Now, I know some peeps will be saying, what a neg thing to say, but this is what a blog is for...it's there for you to vent, rant and put down what you're thinking and feeling. In no circumstances, should anyone ever, ever, try to censor anyone from what he/she wants to say in his/her own personal blog. If I want to say something, I will do so. No one has the right to say you can't do this, you can't say that, you shouldn't even do it. It gets UGLY when people think they have the right to say that you cannot write what you feel and think in YOUR OWN BLOG. It makes them look Scroogish, period. Censorship has no place in blogging, period.

And also, I do wish people would stop ... being so BITCHY when I suggest something... just because I say something, does not mean I think you're doing something wrong, such as drugs - I just don't want people telling me that this is going on, they don't like that, they feel, and so on...for example, I suggested to someone that maybe it would be better if they could explain to someone else about naming company that comes over - I just don't want to hear from other people about those named company going over to that person's home and NOT going to the other person's home. I cannot tell people to go over that place, and not go to another place. I just feel it would be better to say that you have company, and that's it.

PERIOD.

I just don't want to hear other peeps complaining that no one ever visits them.

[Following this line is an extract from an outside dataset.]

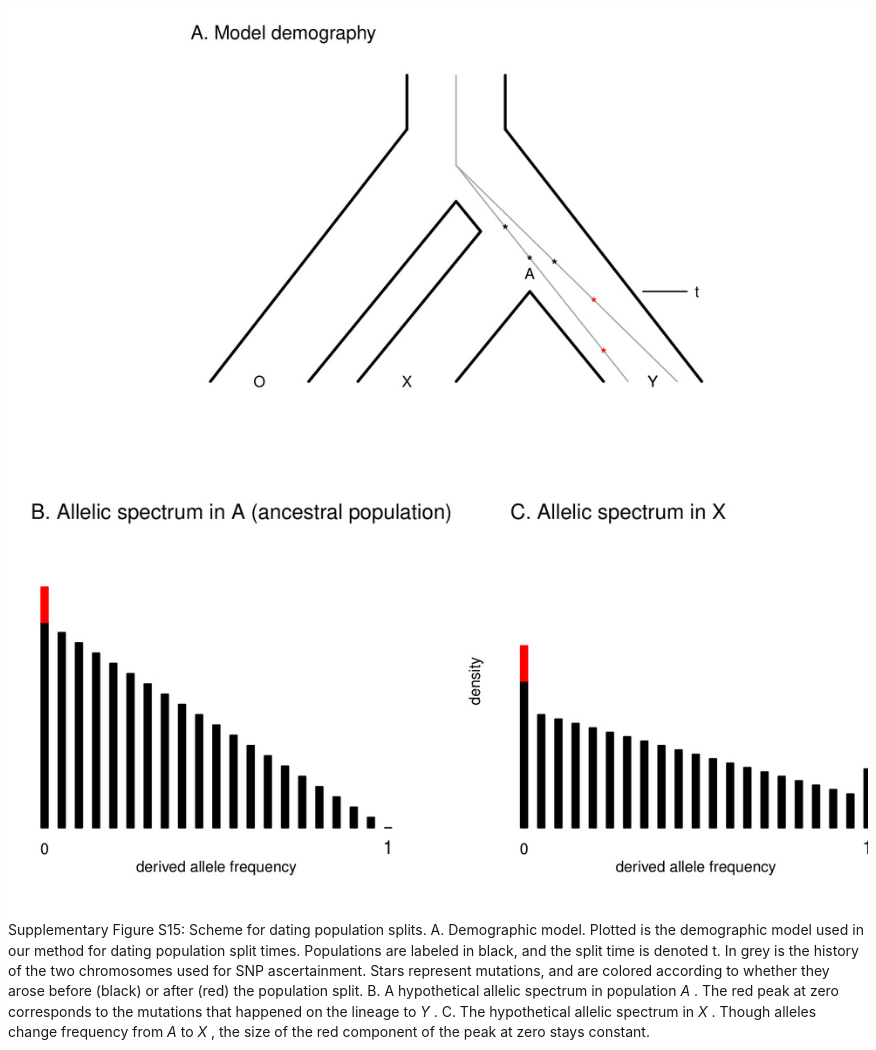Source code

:![](images/3015c7bea92ceddd61d0bd9a66125bbe0dc3b1d22ee4a134cbce13c2cf4d5e3d.jpg)

Supplementary Figure S15: Scheme for dating population splits. A. Demographic model. Plotted is the demographic model used in our method for dating population split times. Populations are labeled in black, and the split time is denoted t. In grey is the history of the two chromosomes used for SNP ascertainment. Stars represent mutations, and are colored according to whether they arose before (black) or after (red) the population split. B. A hypothetical allelic spectrum in population $A$ . The red peak at zero corresponds to the mutations that happened on the lineage to $Y$ . C. The hypothetical allelic spectrum in $X$ . Though alleles change frequency from $A$ to $X$ , the size of the red component of the peak at zero stays constant.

No one comes to visit me or Reb, and we don't complain about that. We just leave it up to those peeps, and if they don't want to pay a visit to us, that's ok. It's not a police state - we all have freedom to do what we want to. In all the years I've lived in StL, not many people have even come to visit me - I know I'm probably not that much liked in StL - and it doesn't bother me. I don't even get that many VP calls - that whenever a VP call comes in, I leave it alone. I don't even bother to answer them anymore, that's how infrequent they are.

Oh well.

That's me.

Just feeling bad for Reb - because I don't know if it's my presence that keeps people from coming over and visiting her - who knows? Maybe it's true.

Also, I just get aggravated with people, saying I'm the one making all the drama - oh plz. I've heard so much shyt, I could write several novels about all that... yeah, I do have my dramas, but come on, I have emails, records and stuff from other people that have done so, and much worse than I could ever do.

*rme*

I guess I do have a lot of pent-up emotions. That's me, I guess. I just don't want to bring any of this negativity into my relationship with Reb - it has been really good between me and her. It's been so positive, it makes me feel good being with her. I guess that's why I wanted to separate all the blogs so I could really let it outta here. Maybe I'll even be able to wake some people up, too. Shake their worlds out of their orbits, and get them to see how I really feel about this.

Who knows?

Yeah, in my dreams. I know it won't make much of a difference, but at least, I'm getting it all outta there and outta my system.